■ USING THE INFORMATION
a – Using the passage on media consolidation and independent filmmaking, answer each question on its own line:
(i) In what year did Ben Bagdikian write The Media Monopoly?
(ii) What company did Jason Klamm found?
(iii) What was the money for "Looking Forward" spent on primarily?
b – Carry on the passage about media consolidation and independent filmmaking from its last sentence.

■ DOCUMENT SEGMENT
····················

In 1982, media critic Ben Bagdikian wrote The Media Monopoly. The book recounted the buyout of smaller media outlets by a few, large corporations. The consolidation of media eroded the pathways that linked the creators with the consumers. Information and entertainment was filtered by a dwindling number of gatekeepers. In recent years, access to cheaper, better-quality equipment coupled with the advent of the Internet has reopened these pathways and made it possible for almost anyone to envision, develop, and produce media.
“User-friendly technology has only increased the ability of talented filmmakers to reach their goals quicker, although it doesn’t increase the potential of anyone with an idea to make quality product,” said Jason Klamm, founder of Stolen Dress entertainment. “Can you throw a camera in front of a subject with a cheap, but sophisticated HD camera and have it work? Yes, but without the requisite skill, your success is up simply to luck, and provides no guarantee that you can recreate that success.”
Klamm conceptualized and directed “Looking Forward,” a largely-improvised mockumentary centered around a political campaign, which he completed in 2012, in time for the presidential election. “I was fortunate, and still am very fortunate, to be involved with a group of creative people who are willing, quite often, to help me out for free,” Klamm added. “The money spent on this movie, which was created almost entirely during weekend shoots, was spent primarily on food and water for my actors and crew.”

····················

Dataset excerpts
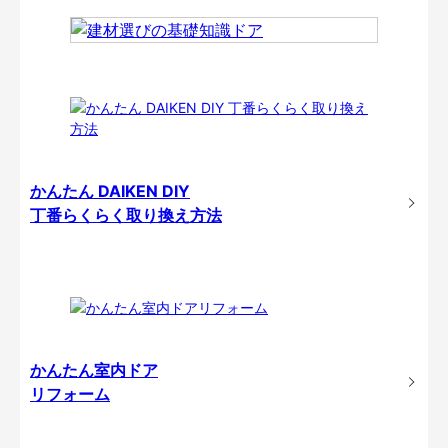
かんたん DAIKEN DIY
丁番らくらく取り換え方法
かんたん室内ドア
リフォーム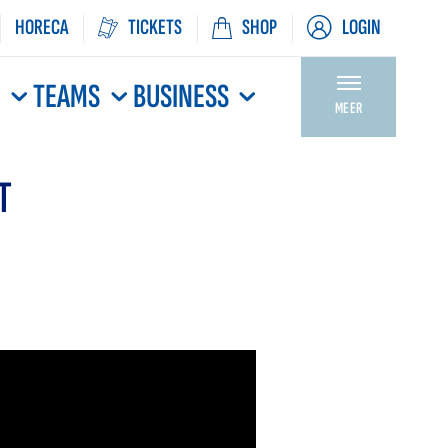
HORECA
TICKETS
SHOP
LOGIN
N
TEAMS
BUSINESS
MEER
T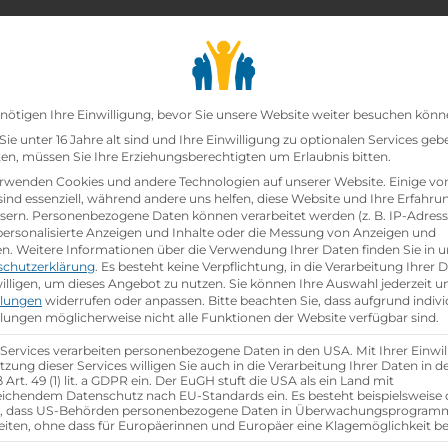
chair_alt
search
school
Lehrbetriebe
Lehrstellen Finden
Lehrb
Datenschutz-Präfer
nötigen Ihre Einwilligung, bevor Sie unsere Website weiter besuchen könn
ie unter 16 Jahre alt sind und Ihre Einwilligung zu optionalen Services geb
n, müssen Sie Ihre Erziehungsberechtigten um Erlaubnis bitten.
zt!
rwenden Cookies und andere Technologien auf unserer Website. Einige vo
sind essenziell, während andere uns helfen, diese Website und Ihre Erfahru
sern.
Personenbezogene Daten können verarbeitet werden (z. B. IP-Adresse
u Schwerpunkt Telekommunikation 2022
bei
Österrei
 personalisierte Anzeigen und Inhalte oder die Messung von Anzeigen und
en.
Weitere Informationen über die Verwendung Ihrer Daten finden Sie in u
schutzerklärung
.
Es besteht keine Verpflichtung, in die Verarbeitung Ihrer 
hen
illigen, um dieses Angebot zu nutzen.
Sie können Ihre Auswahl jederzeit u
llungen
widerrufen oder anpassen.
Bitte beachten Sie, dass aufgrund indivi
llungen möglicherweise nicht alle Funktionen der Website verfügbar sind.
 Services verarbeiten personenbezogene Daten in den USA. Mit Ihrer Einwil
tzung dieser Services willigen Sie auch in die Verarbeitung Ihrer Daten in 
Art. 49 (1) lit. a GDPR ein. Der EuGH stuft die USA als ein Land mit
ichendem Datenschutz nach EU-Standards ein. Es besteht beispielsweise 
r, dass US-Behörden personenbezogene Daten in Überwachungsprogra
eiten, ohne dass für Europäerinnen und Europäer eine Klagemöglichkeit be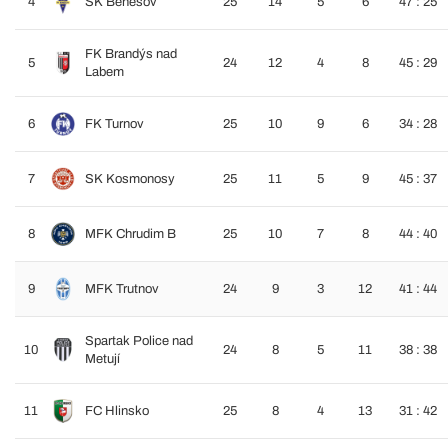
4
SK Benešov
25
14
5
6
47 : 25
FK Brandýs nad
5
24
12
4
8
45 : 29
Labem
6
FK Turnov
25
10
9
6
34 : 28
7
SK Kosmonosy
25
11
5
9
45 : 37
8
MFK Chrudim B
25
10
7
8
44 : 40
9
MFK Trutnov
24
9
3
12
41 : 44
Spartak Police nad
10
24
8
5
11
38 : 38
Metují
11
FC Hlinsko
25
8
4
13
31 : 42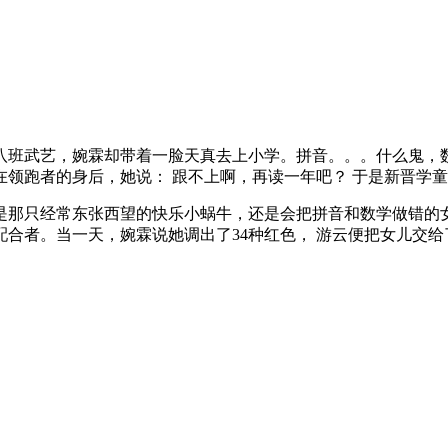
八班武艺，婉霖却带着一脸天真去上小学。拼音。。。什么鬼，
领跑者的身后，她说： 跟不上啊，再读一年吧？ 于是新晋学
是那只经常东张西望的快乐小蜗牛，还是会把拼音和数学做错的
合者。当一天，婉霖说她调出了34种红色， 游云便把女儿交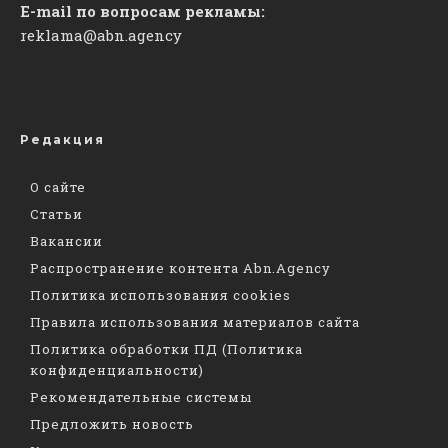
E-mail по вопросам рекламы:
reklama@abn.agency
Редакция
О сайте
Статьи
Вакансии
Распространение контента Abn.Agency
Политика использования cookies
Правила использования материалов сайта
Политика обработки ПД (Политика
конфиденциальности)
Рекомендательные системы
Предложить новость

····················

■ RESPONSES TO THE EXERCISE
a –
(i) 1982
(ii) Stolen Dress entertainment
(iii) Food and water for his actors and crew

b –
One young production team that is also taking advantage of varied skills and available technology is Hanging Charlie Productions, which just released the new webseries “Find Love, NYC,”a Manhattan-based comedy centered around a quirky collection of misanthropes who run a dating service. “We are all very passionate about our work, and put in the effort and quality of production much higher than one would expect from our micro-sized budget,” said Kimberly DiPersia, an actor and producer for Hanging Charlie. “We commit to long hours, sacrificing sleep and money from our pockets, making films we can be proud of, asking for nothing but the very best we can give.”
The five-member troupe, came together for the 2013 NYC 48-hour Film Festival. Teams compete in the festival, which spans multiple cities, and are tasked with making a film from a list of specific requirements in two days. Their short film, titled ‘Hanging Charlie’ was selected as one of the Best of New York 2013 and received an honorable mention for Best Score 2013.
The small production company sees “Find-Love, NYC” as a sort of “virtual tourbus,” in the words of actor/writer Sean Gallagher, who created the show. “Releasing the show on the Internet allows us to build fans in the same way rock bands would in the past,” Gallagher said. “They would pile into a van and go on tour from bar to bar, small stage to small stage. The difference is, we are virally on tour and people anywhere can come to our small stage.”
To Paige Bennett, a public relations analyst who specializes on the impact of technology, the opportunity presented by technology far outweighs the over-abundance of people now in the media market. “While some may argue that the market has been over-saturated by hundreds of YouTube and Vine celebrities, these vehicles have made it easier now more than ever before to create a brand,” reasoned Bennett. “Longevity of fame past its 15 minutes of fame is still up to the creator, but content is now anyone’s game.”